The night after the election, five thousand miles from the Kremlin, Katya leaped away from the dining hall table in disgust. Someone had just mentioned Putin's win. Her movement made utensils clatter. "We had no choice," she shouted. "We had no choice! All of us around Moscow, we youth, those who go to the protests, we couldn't vote because there was no one to vote for." The group sharing dinner scraped their plates. A photographer living in Tver, Katya had flown east across eight time zones to visit Kamchatka, a territory the size of California that greets every new morning while the rest of the country sleeps. She came bearing news of speeches, rallies, rage. "We had no choice," she repeated, then took her seat again. Her words thudded into the hall. The Russian word for "election" translates literally to "choices." We had no election, she might have been saying, we had no election. It would have sounded true.

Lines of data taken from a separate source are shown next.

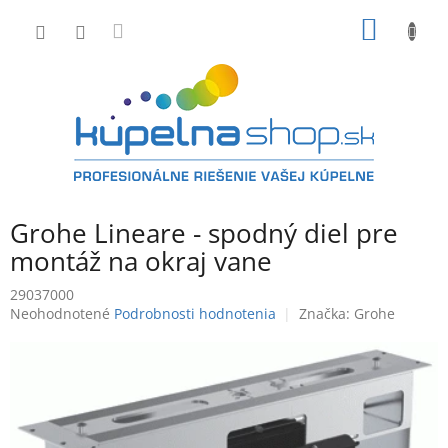
Prejsť
NÁKU
na
obsah
KOŠÍK
Grohe Lineare - spodný diel pre
montáž na okraj vane
29037000
Priemerné
Neohodnotené
Podrobnosti hodnotenia
Značka:
Grohe
hodnotenie
produktu
je
0,0
z
5
hviezdičiek.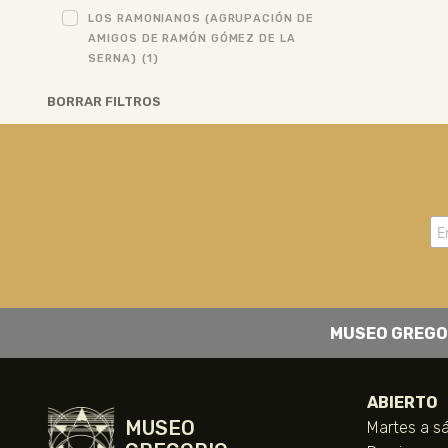
LOS RAMONIANOS (AGRUPACIÓN DE
AMIGOS DE RAMÓN GÓMEZ DE LA
SERNA)
(1)
BORRAR FILTROS
MUSEO GREGO
ABIERTO
MUSEO
Martes a sá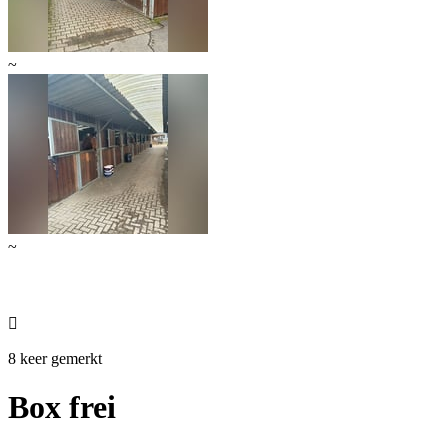
~
~

8 keer gemerkt
Box frei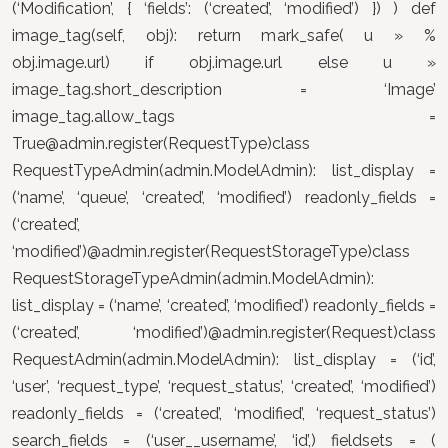
(‘Modification’, { ‘fields’: (‘created’, ‘modified’) }) ) def
image_tag(self, obj): return mark_safe( u » %
obj.image.url) if obj.image.url else u »
image_tag.short_description = ‘Image’
image_tag.allow_tags =
True@admin.register
(RequestType)class
RequestTypeAdmin(admin.ModelAdmin): list_display =
(‘name’, ‘queue’, ‘created’, ‘modified’) readonly_fields =
(‘created’,
‘modified’)@admin.register(RequestStorageType)class
RequestStorageTypeAdmin(admin.ModelAdmin):
list_display = (‘name’, ‘created’, ‘modified’) readonly_fields =
(‘created’, ‘modified’)@admin.register(Request)class
RequestAdmin(admin.ModelAdmin): list_display = (‘id’,
‘user’, ‘request_type’, ‘request_status’, ‘created’, ‘modified’)
readonly_fields = (‘created’, ‘modified’, ‘request_status’)
search_fields = (‘user__username’, ‘id’,) fieldsets = (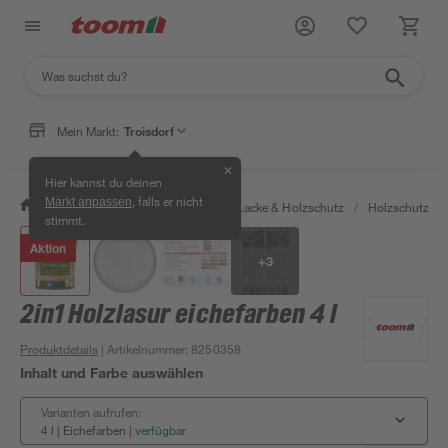
Mein Markt:
Troisdorf
✕
Hier kannst du deinen
, falls er nicht
Markt anpassen
/
Bauen & Renovieren
/
Farben, Lacke & Holzschutz
/
Holzschutz & 
stimmt.
Aktion
+
3
2in1 Holzlasur eichefarben 4 l
Produktdetails
| Artikelnummer
:
8250358
Inhalt und Farbe auswählen
Varianten aufrufen:
4 l | Eichefarben
|
verfügbar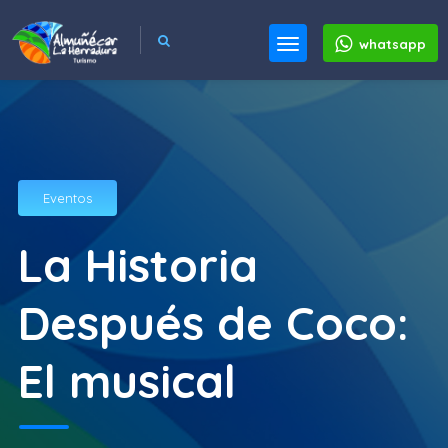
whatsapp
Eventos
La Historia
Después de Coco:
El musical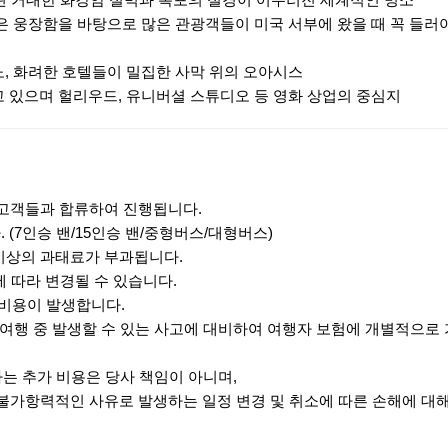
재된 거대한 화강암 절벽과 폭포의 절경이 어우러진 세계적인 명소
은 웅장함을 바탕으로 많은 관광객들이 미국 서부에 왔을 때 꼭 들러야
, 화려한 호텔들이 밀집한 사막 위의 오아시스
 있으며 헐리우드, 유니버셜 스튜디오 등 영화 상업의 중심지
 고객들과 합류하여 진행됩니다.
 (7인승 밴/15인승 밴/중형버스/대형버스)
 이상의 과태료가 부과됩니다.
에 따라 변경될 수 있습니다.
추가비용이 발생합니다.
 여행 중 발생할 수 있는 사고에 대비하여 여행자 보험에 개별적으로
하는 추가 비용은 당사 책임이 아니며,
 불가항력적인 사유로 발생하는 일정 변경 및 취소에 따른 손해에 대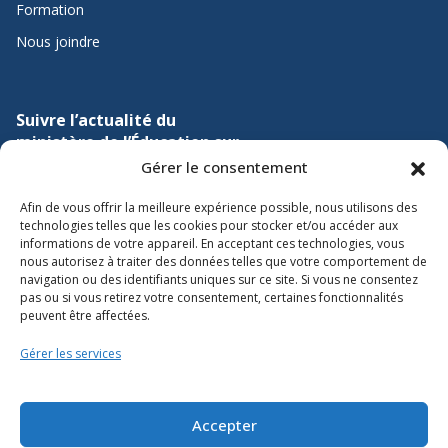
Formation
Nous joindre
Suivre l’actualité du
ministère de l’Éducation sur
Gérer le consentement
Lien vers X
Lien vers Facebook
Lien vers Youtube
Afin de vous offrir la meilleure expérience possible, nous utilisons des
technologies telles que les cookies pour stocker et/ou accéder aux
informations de votre appareil. En acceptant ces technologies, vous
nous autorisez à traiter des données telles que votre comportement de
navigation ou des identifiants uniques sur ce site. Si vous ne consentez
pas ou si vous retirez votre consentement, certaines fonctionnalités
peuvent être affectées.
Accessibilité
Gérer les services
Conditions d’utilisation
Plan du site
Accepter
Politique des témoins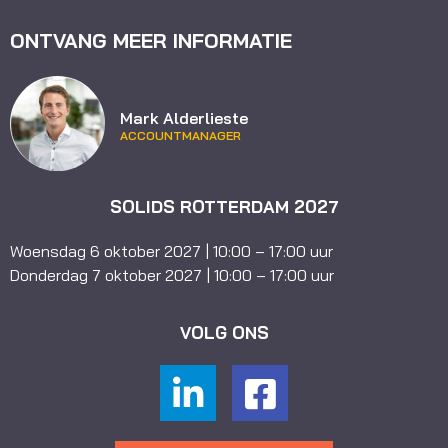
ONTVANG MEER INFORMATIE
Mark Alderlieste
ACCOUNTMANAGER
SOLIDS ROTTERDAM 2027
Woensdag 6 oktober 2027 | 10:00 – 17:00 uur
Donderdag 7 oktober 2027 | 10:00 – 17:00 uur
VOLG ONS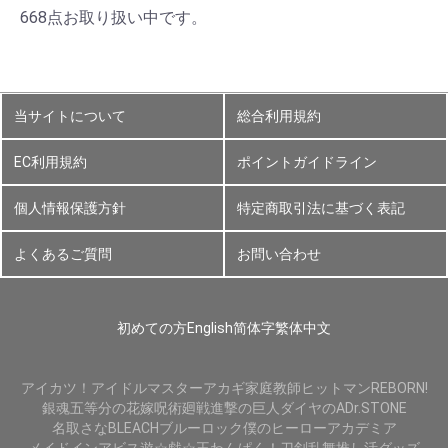
668点お取り扱い中です。
当サイトについて
総合利用規約
EC利用規約
ポイントガイドライン
個人情報保護方針
特定商取引法に基づく表記
よくあるご質問
お問い合わせ
初めての方
English
简体字
繁体中文
アイカツ！
アイドルマスター
アカギ
家庭教師ヒットマンREBORN!
銀魂
五等分の花嫁
呪術廻戦
進撃の巨人
ダイヤのA
Dr.STONE
名取さな
BLEACH
ブルーロック
僕のヒーローアカデミア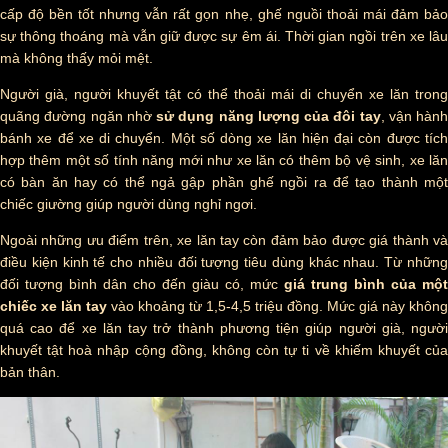
cấp độ bền tốt nhưng vẫn rất gọn nhẹ, ghế nguồi thoải mái đảm bảo
sự thông thoáng mà vẫn giữ được sự êm ái. Thời gian ngồi trên xe lâu
mà không thấy mỏi mệt.
Người già, người khuyết tật có thể thoải mái di chuyển xe lăn trong
quãng đường ngăn nhờ
sử dụng năng lượng của đôi tay
, vận hành
bánh xe để xe di chuyển. Một số dòng xe lăn hiện đại còn được tích
hợp thêm một số tính năng mới như xe lăn có thêm bộ vệ sinh, xe lăn
có bàn ăn hay có thể ngả gập phần ghế ngồi ra để tạo thành một
chiếc giường giúp người dùng nghỉ ngơi.
Ngoài những ưu điểm trên, xe lăn tay còn đảm bảo được giá thành và
điều kiện kinh tế cho nhiều đối tượng tiêu dùng khác nhau. Từ những
đối tượng bình dân cho đến giàu có, mức
giá trung bình của một
chiếc xe lăn tay
vào khoảng từ 1,5-4,5 triệu đồng. Mức giá này không
quá cao để xe lăn tay trở thành phương tiện giúp người già, người
khuyết tật hoà nhập cộng đồng, không còn tự ti về khiếm khuyết của
bản thân.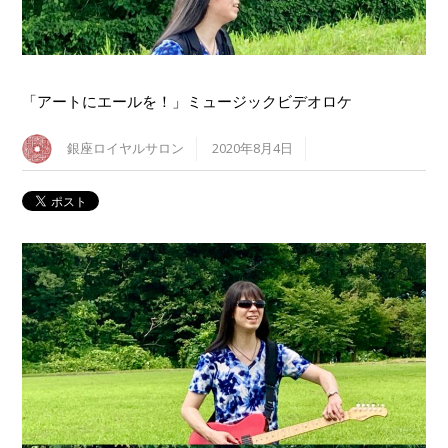
「アートにエールを！」ミュージックビデオロケ
銀座ロイヤルサロン
2020年8月4日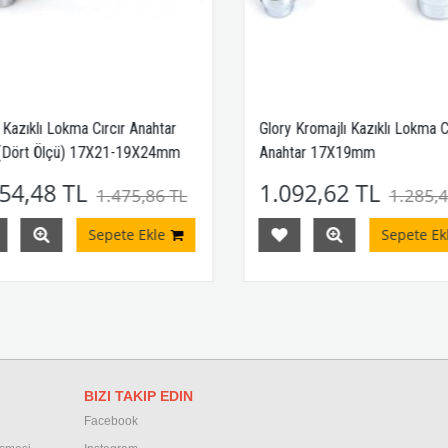
 Kazıklı Lokma Cırcır Anahtar
Glory Kromajlı Kazıklı Lokma Cı
(Dört Ölçü) 17X21-19X24mm
Anahtar 17X19mm
54,48 TL
1.092,62 TL
1.475,86 TL
1.285,4
Sepete Ekle
Sepete Ekl
BIZI TAKIP EDIN
Facebook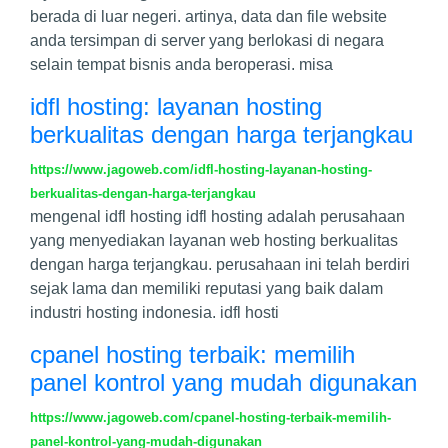
berada di luar negeri. artinya, data dan file website
anda tersimpan di server yang berlokasi di negara
selain tempat bisnis anda beroperasi. misa
idfl hosting: layanan hosting
berkualitas dengan harga terjangkau
https://www.jagoweb.com/idfl-hosting-layanan-hosting-
berkualitas-dengan-harga-terjangkau
mengenal idfl hosting idfl hosting adalah perusahaan
yang menyediakan layanan web hosting berkualitas
dengan harga terjangkau. perusahaan ini telah berdiri
sejak lama dan memiliki reputasi yang baik dalam
industri hosting indonesia. idfl hosti
cpanel hosting terbaik: memilih
panel kontrol yang mudah digunakan
https://www.jagoweb.com/cpanel-hosting-terbaik-memilih-
panel-kontrol-yang-mudah-digunakan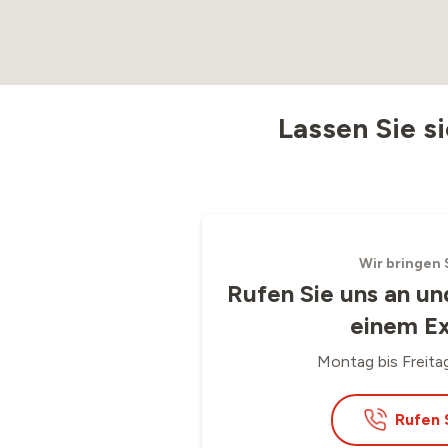
Lassen Sie s
Wir bringen 
Rufen Sie uns an un
einem E
Montag bis Freitag
Rufen 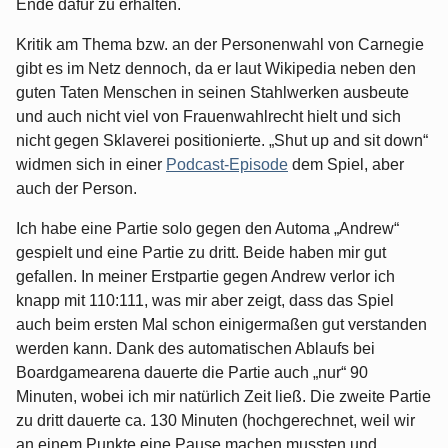
Ende dafür zu erhalten.
Kritik am Thema bzw. an der Personenwahl von Carnegie
gibt es im Netz dennoch, da er laut Wikipedia neben den
guten Taten Menschen in seinen Stahlwerken ausbeute
und auch nicht viel von Frauenwahlrecht hielt und sich
nicht gegen Sklaverei positionierte. „Shut up and sit down“
widmen sich in einer
Podcast-Episode
dem Spiel, aber
auch der Person.
Ich habe eine Partie solo gegen den Automa „Andrew“
gespielt und eine Partie zu dritt. Beide haben mir gut
gefallen. In meiner Erstpartie gegen Andrew verlor ich
knapp mit 110:111, was mir aber zeigt, dass das Spiel
auch beim ersten Mal schon einigermaßen gut verstanden
werden kann. Dank des automatischen Ablaufs bei
Boardgamearena dauerte die Partie auch „nur“ 90
Minuten, wobei ich mir natürlich Zeit ließ. Die zweite Partie
zu dritt dauerte ca. 130 Minuten (hochgerechnet, weil wir
an einem Punkte eine Pause machen mussten und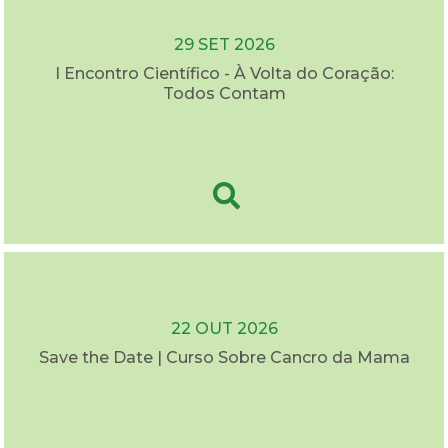
29 SET 2026
I Encontro Científico - À Volta do Coração:
Todos Contam
22 OUT 2026
Save the Date | Curso Sobre Cancro da Mama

Ringed by volcanoes, jutting into the Pacific, and only recently opened to visitors after decades as a Soviet military base, Kamchatka to most Russians is as distant as a fairy tale. Three hundred thousand people live in a few scattered settlements studding this peninsula's fantastic landscape. The region's capital, Petropavlovsk-Kamchatsky, is not like Moscow. It's not even like Novosibirsk. It's a set of five-story cement buildings cracked by constant earthquakes, with a population supported by commercial fishing, summer tourism, and the military-industrial complex.

Between the lava, geysers, ice fields, and brown bears that roam the peninsula like its guard dogs, Kamchatka could not seem more distant from the protests that blistered across the rest of the country this winter. In the months leading up to the election, billboards bearing Putin's initials were erected along the peninsula. Construction teams stamped with the United Russia logo repaired the pitted Petropavlovsk roads. Though images of the Moscow protestors hardly load on the peninsula's sluggish Internet and are rarely seen, the once and future president's influence is felt across the width of this country—and with his image, dissatisfaction extends. Three weeks before the election, a philosophy professor sat in a dark middle-school gym in the city. He and his friends had finished a late game of soccer and were drinking to wrap up the night. Conversation turned to the election, and the professor announced he'd be voting for Zyuganov, the Communist candidate. "Why?" someone asked.

"He's not Putin."

"But what is there about Zyuganov to support? Why him?"

"I don't know," the professor said, and bowed his head to his beer. "I don't want Putin. Zyuganov's not Putin. Isn't that enough?" For most voters, it wasn't. Beyond United Russia, there was no choice.

Election day came silent and snowy. Police officers and middle-aged blonde women sat behind narrow tables in schools, libraries, and government buildings, handing out ballots and waiting for the polls to close. Where in December, the parliamentary elections had been crowded with vendors of books and toys, March 4 found polling places mostly empty. A lone vendor of baked goods crossed her arms in one Petropavlovsk hall. New electric ballot boxes flashed green and whirred. The web camera mounted somewhere on the ceiling sent a slow feed via the Kamchatkan satellite to Moscow, where polls had not yet opened, where a whole city was just waking up. From a poster of the presidential candidates taped to the wall, Putin watched the day end on this edge of Russia. Kamchatka gradually readied for sleep. There might as well have been no elections at all.